Die Richter wählten deutliche Worte: Es sei kaum ein Ort denkbar, an dem die Wahrung staatlicher Neutralität so bedeutsam sei wie vor Gericht. So sieht es auch die Nürnberger Richterin: "Wir leben in einem säkularen Staat, weder ein Kopftuch noch ein Kreuz gehören in staatliche Behörden." Wohlgemerkt, in staatliche Behörden. Aber wie ist es mit einem Kopftuch an einem Arbeitsplatz außerhalb des öffentlichen Dienstes?

Schließlich darf auch niemand wegen seines Glaubens diskriminiert werden – und so gab Eike Weißenfels jüngst einer Kassiererin recht, die wegen ihres Kopftuchs von einem Drogeriemarkt die Kündigung kassierte. Es war dieser Prozess, der Eike Weißenfels zu dem Schluss kommen ließ, das Kreuz als religiöses Symbol aus ihrem Gerichtssaal zu nehmen. Früher wurden im Gerichtssaal Kreuze, sie standen am Richtertisch, zum Schwören gebraucht. Zeugen konnten beim Eid die Hand auf das Kreuz legen.

Trennung von Kirche und Staat

1956 bat das Justizministerium per Rundschreiben, das Kreuz an die Wand zu hängen, also in den Hintergrund zu rücken. 1973 folgte ein Beschluss des Bundesverfassungsgerichts: "Entgegen eigenen religiösen oder weltanschaulichen Überzeugungen unter dem Kreuz einen Rechtsstreit zu führen", dazu dürfe niemand gezwungen werden.
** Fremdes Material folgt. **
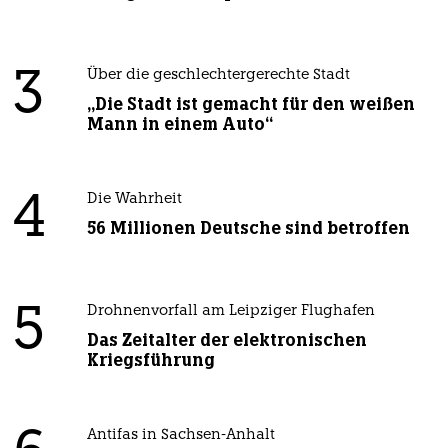
3
Über die geschlechtergerechte Stadt
„Die Stadt ist gemacht für den weißen
Mann in einem Auto“
4
Die Wahrheit
56 Millionen Deutsche sind betroffen
5
Drohnenvorfall am Leipziger Flughafen
Das Zeitalter der elektronischen
Kriegsführung
Antifas in Sachsen-Anhalt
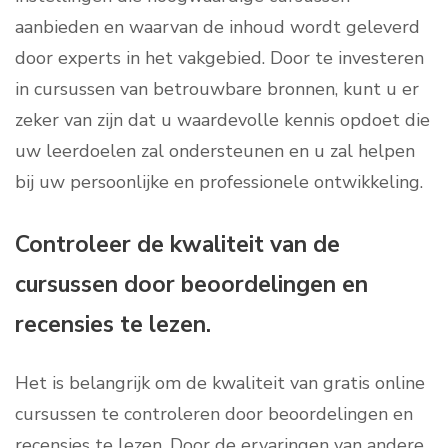
aanbieden en waarvan de inhoud wordt geleverd
door experts in het vakgebied. Door te investeren
in cursussen van betrouwbare bronnen, kunt u er
zeker van zijn dat u waardevolle kennis opdoet die
uw leerdoelen zal ondersteunen en u zal helpen
bij uw persoonlijke en professionele ontwikkeling.
Controleer de kwaliteit van de
cursussen door beoordelingen en
recensies te lezen.
Het is belangrijk om de kwaliteit van gratis online
cursussen te controleren door beoordelingen en
recensies te lezen. Door de ervaringen van andere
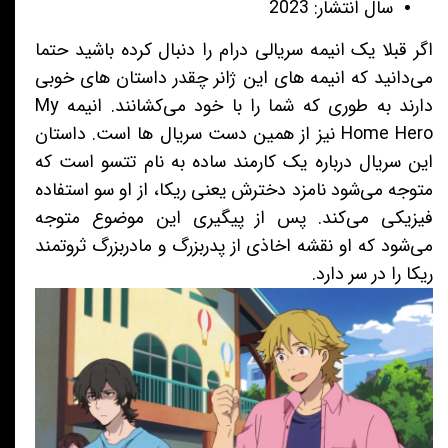
سال انتشار: 2023
اگر قبلا یک انیمه سریالی درام را دنبال کرده باشید حتما
می‌دانید که انیمه های این ژانر چقدر داستان های خوبی
دارند به طوری که شما را با خود می‌کشانند. انیمه My
Home Hero نیز از همین دست سریال ها است. داستان
این سریال درباره یک کارمند ساده به نام تتسو است که
متوجه می‌شود نامزد دخترش یعنی ریکا، از او سو استفاده
فیزیکی می‌کند. پس از پیگیری این موضوع متوجه
می‌شود که او نقشه اخاذی از پدربزرگ و مادربزرگ ثروتمند
ریکا را در سر دارد.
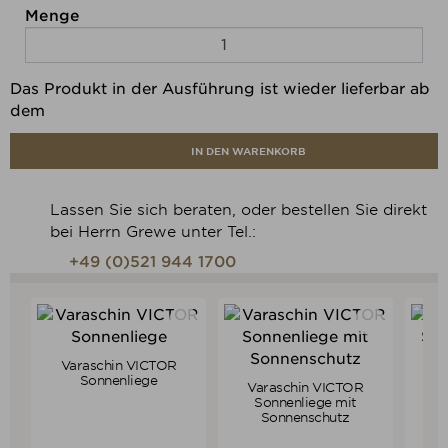
Menge
Das Produkt in der Ausführung ist wieder lieferbar ab
dem
IN DEN WARENKORB
Lassen Sie sich beraten, oder bestellen Sie direkt
bei Herrn Grewe unter Tel.:
+49 (0)521 944 1700
Varaschin VICTOR
V
Verkaufspreis
ab
772,00 €
Sonnenliege
So
Varaschin VICTOR
729,54 €
Verkaufspreis
ab
890,00 €
Preis
Sonnenliege mit
841,05 €
Sonnenschutz
Preis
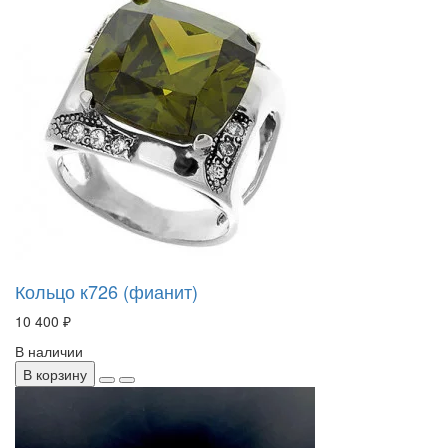
Кольцо к726 (фианит)
10 400 ₽
В наличии
В корзину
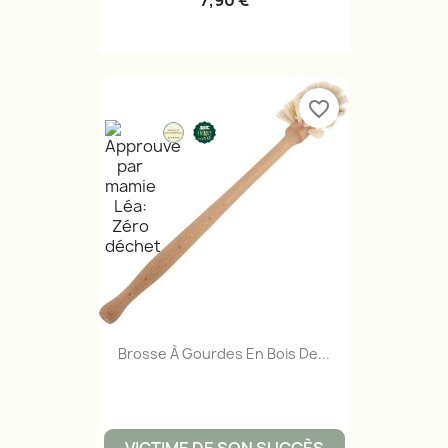
7,90 €
favorite_border
Brosse À Gourdes En Bois De...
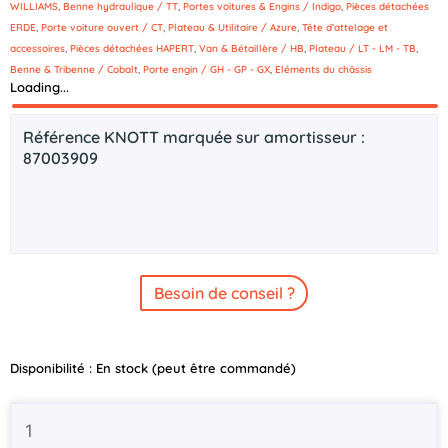
WILLIAMS
,
Benne hydraulique / TT
,
Portes voitures & Engins / Indigo
,
Pièces détachées
ERDE
,
Porte voiture ouvert / CT
,
Plateau & Utilitaire / Azure
,
Tête d’attelage et
accessoires
,
Pièces détachées HAPERT
,
Van & Bétaillère / HB
,
Plateau / LT - LM - TB
,
Benne & Tribenne / Cobalt
,
Porte engin / GH - GP - GX
,
Eléments du châssis
Loading...
Description
Référence KNOTT marquée sur amortisseur :
87003909
Besoin de conseil ?
quantité
Disponibilité :
En stock (peut être commandé)
de
Amortisseur
de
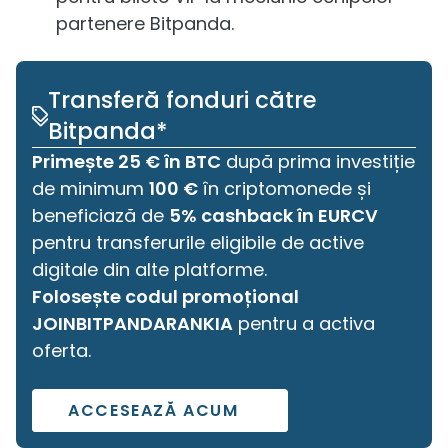
partenere Bitpanda.
Transferă fonduri către
Bitpanda*
Primește 25 € în BTC
 după prima investiție 
de minimum 
100 €
 în criptomonede și 
beneficiază de 
5% cashback în EURCV
pentru transferurile eligibile de active 
digitale din alte platforme.
Folosește codul promoțional 
JOINBITPANDARANKIA
 pentru a activa 
oferta.
ACCESEAZĂ ACUM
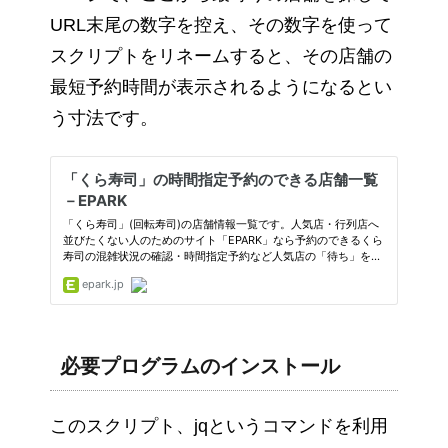
URL末尾の数字を控え、その数字を使って
スクリプトをリネームすると、その店舗の
最短予約時間が表示されるようになるとい
う寸法です。
必要プログラムのインストール
このスクリプト、jqというコマンドを利用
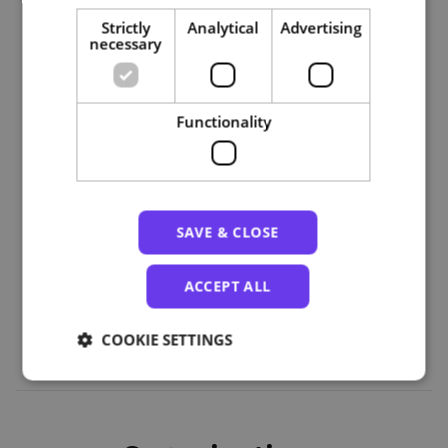
Strictly
Analytical
Advertising
necessary
Course plan
Functionality
Apresentação e introdução
Módulo 1: Normas e conceitos
Módulo 2: Gestão de pessoal e cultura de segurança
Módulo 3: Direção e Encarregado de segurança
SAVE & CLOSE
Módulo 4: Credenciação de empresas
Módulo 5: Medidas fundamentais de segurança e
controlo
ACCEPT ALL
Conclusão
COOKIE SETTINGS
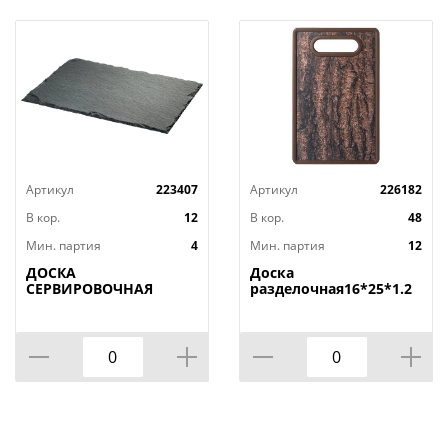
Артикул
223407
Артикул
226182
В кор.
12
В кор.
48
Мин. партия
4
Мин. партия
12
ДОСКА
Доска
СЕРВИРОВОЧНАЯ
разделочная16*25*1.2
AGNESS, MIDHIGHT,
СМ
20*30 СМ, БЕЗ
УПАКОВКИ, КОР=12ШТ.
Weißenfels verweist auf das Grundgesetz, "wohl die beste, vorbildlichste und demokratischste Verfassung der Welt", auch aufgrund der Trennung von Kirche und Staat.

Die freie Religionsausübung wird gewährt, der Staat hat sich aus Glaubensfragen herauszuhalten, wie in Artikel 4 formuliert wird: "Die Freiheit des Glaubens, des Gewissens und die Freiheit des religiösen und weltanschaulichen Bekenntnisses sind unverletzlich." Im Umkehrschluss: Auch wenn die christliche Botschaft eine geistige Grundlage unserer Gesellschaft ist, ein christlicher Staat ist Deutschland nicht.

Freie Religionsausübung

Die freie Religionsausübung, Gleichberechtigung, die freie Meinungsäußerung – das Grundgesetz ist eine Verfassung der Freiheit, der Konsens unserer Gesellschaft. "Und dies sind die Werte, um die wir kämpfen müssen", plädiert Eike Weißenfels. Es sind nicht immer die großen Themen: Dürften etwa türkischen Mädchen am Sportunterricht nicht teilnehmen, sollte dies nicht still akzeptiert werden, um Konflikte zu vermeiden. Der Rechtsstaat, die Demokratie ist kein Geschenk, sondern will gut gepflegt werden.